Schließlich geht auch der Hinweis der belangten Behörde auf das hg. Erkenntnis vom 26. Februar 1998, Zl. 95/07/0099, fehlt:
Wohl wurde in diesem Erkenntnis (unter Hinweis auf die Vorjudikatur) zum Ausdruck gebracht, dass die Anlegung einer Christbaumkultur als Umwandlung landwirtschaftlich genutzter Flächen in Wald im Sinne des § 1 Abs. 1 des O.ö. Kulturflächenschutzgesetzes (LGBl. Nr. 31/1958) anzusehen sei, doch darf dabei nicht außer Acht gelassen werden, dass der Zweck dieses Gesetzes (zum einen der Schutz der Bewirtschaftung angrenzender landwirtschaftlich genutzter Grundstücke insbesondere gegen drohende Beschattung oder Durchwurzelung und zum anderen das öffentliche Interesse der Landeskultur, worunter die Gesamtheit jener Maßnahmen verstanden werden kann, die zur Verbesserung der land- und forstwirtschaftlichen Nutzung des Bodens und zur Erhaltung der Kulturlandschaft dienen - vgl. hiezu das zitierte hg.
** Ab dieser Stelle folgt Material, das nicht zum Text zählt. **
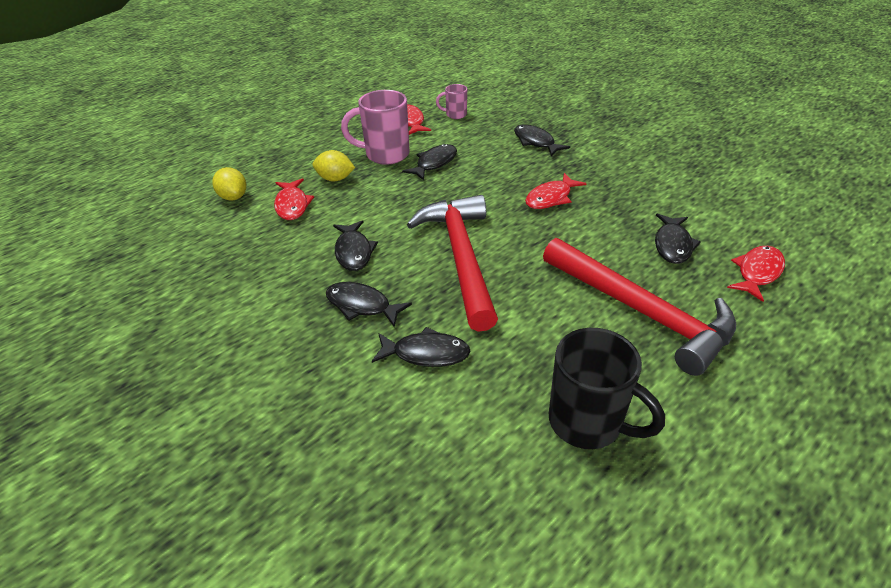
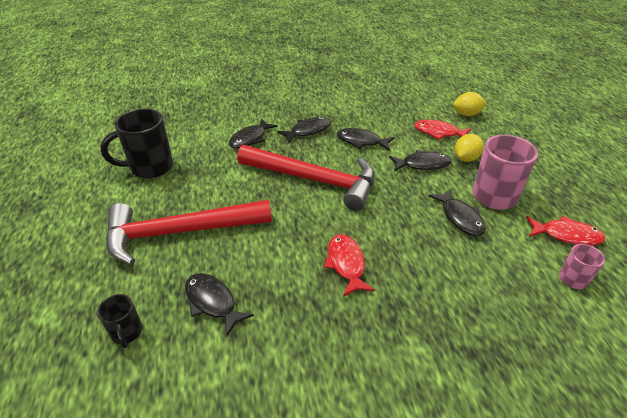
camera: 120 degrees right, 0 degrees up
(535, 142) = (465, 315): black fish -> black fish (422, 164)
(757, 272) = (127, 333): red fish -> black mug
Erkenntnis vom 26. Februar 1998) mit jenem des GVG nicht vergleichbar ist.
Da die belangte Behörde somit die Rechtslage verkannt hat, war der angefochtene Bescheid gemäß § 42 Abs. 2 Z. 1 VwGG wegen Rechtswidrigkeit seines Inhaltes aufzuheben.
Die Kostenentscheidung gründet sich auf die §§ 47 ff VwGG in Verbindung mit der Verordnung BGBl. II Nr. 501/2001.
Wien, am 25. Juli 2003
Schlagworte
Besondere RechtsgebieteAuslegung unbestimmter Begriffe VwRallg3/4European Case Law Identifier (ECLI)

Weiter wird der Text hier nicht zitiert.